» Task directions:
Write out the full listing exactly as given, minus the images.

» Provided material:
▼▼▼

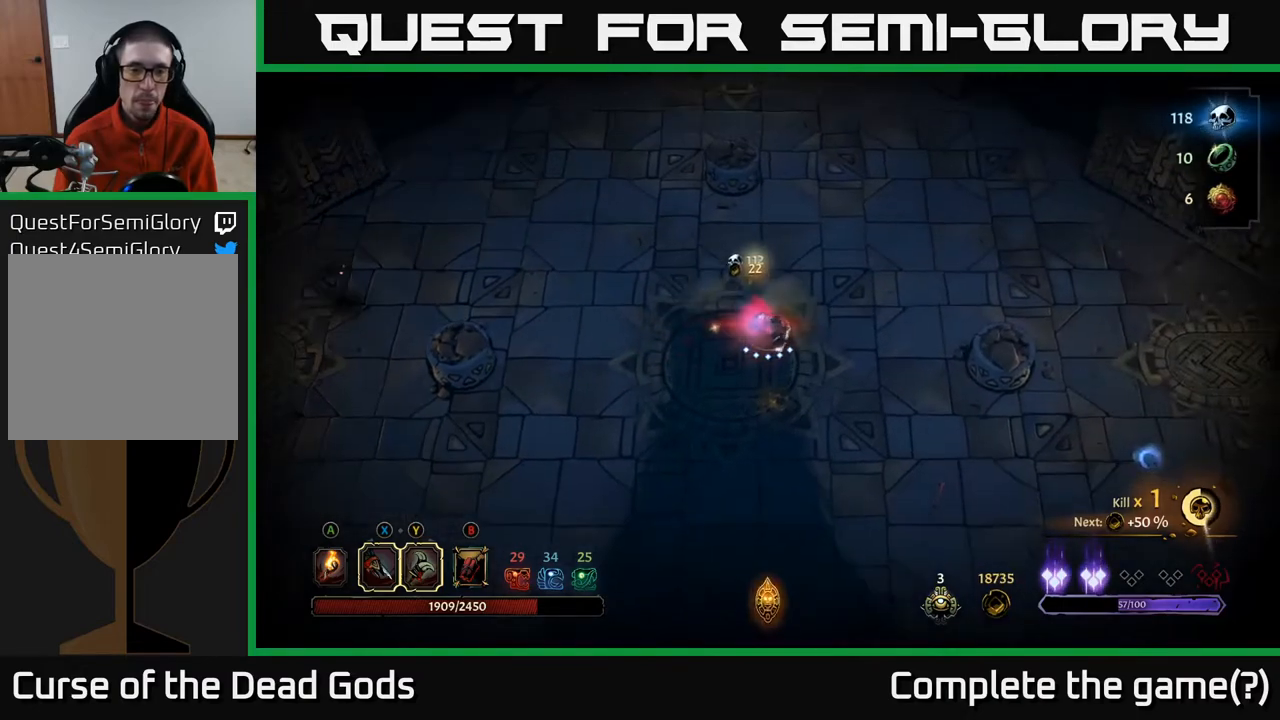
{"buttons": [], "left_stick": "left", "right_stick": "center", "events": [[267, "left_stick", "left"]]}
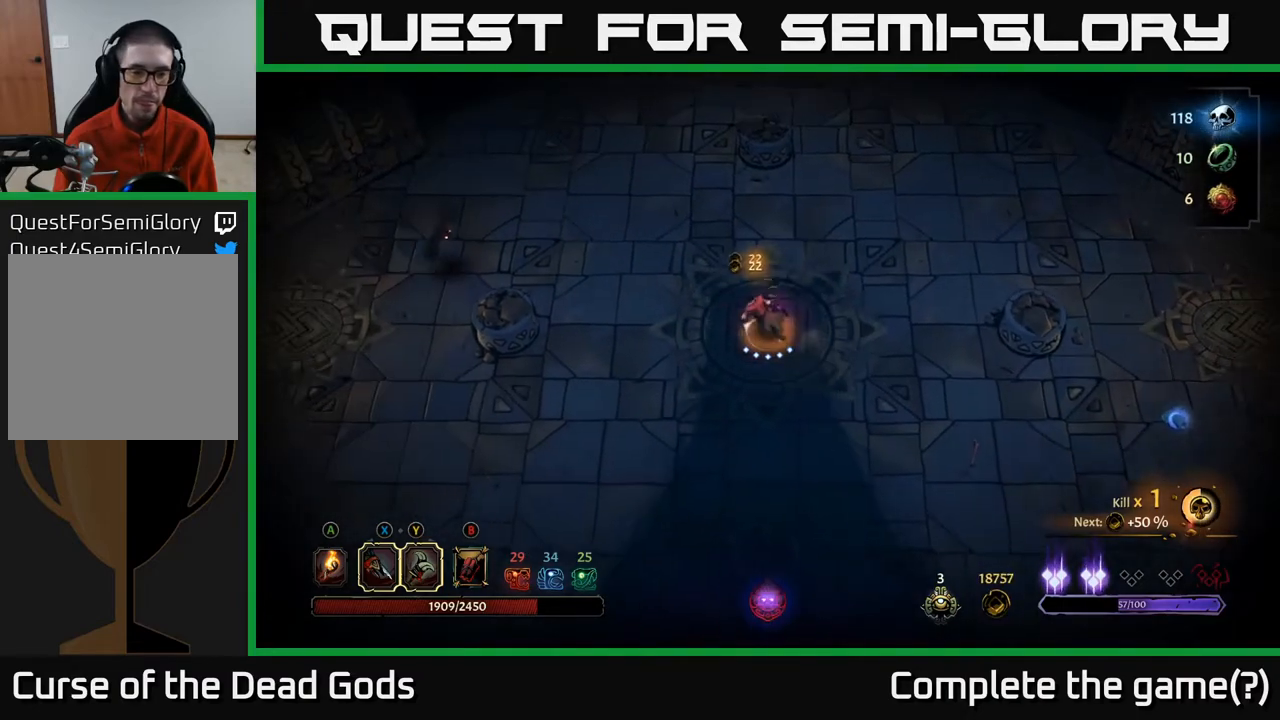
{"buttons": [], "left_stick": "left", "right_stick": "center", "events": []}
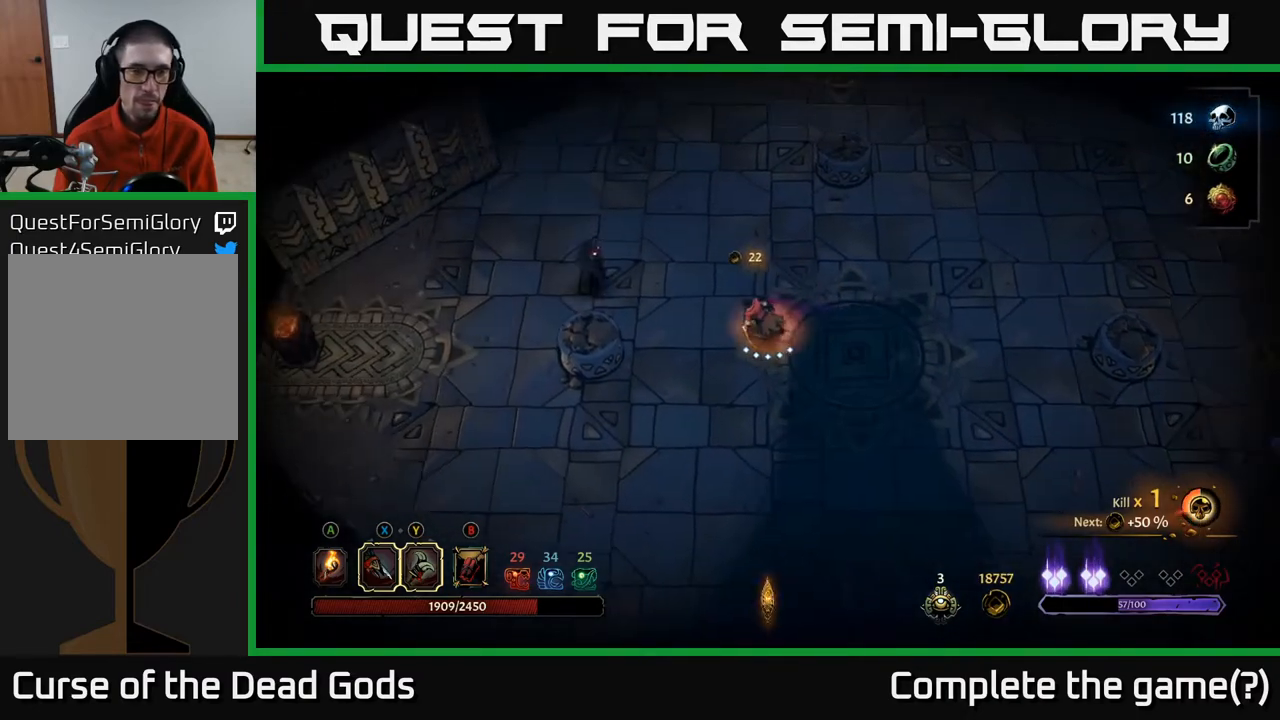
{"buttons": [], "left_stick": "up-left", "right_stick": "center", "events": [[83, "X", "down"], [133, "X", "up"], [200, "X", "down"], [300, "X", "up"], [300, "left_stick", "up-left"]]}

▲▲▲

» Answer to the problem:
{"buttons": [], "left_stick": "left", "right_stick": "center", "events": [[267, "left_stick", "left"]]}
{"buttons": [], "left_stick": "left", "right_stick": "center", "events": []}
{"buttons": [], "left_stick": "up-left", "right_stick": "center", "events": [[83, "X", "down"], [133, "X", "up"], [200, "X", "down"], [300, "X", "up"], [300, "left_stick", "up-left"]]}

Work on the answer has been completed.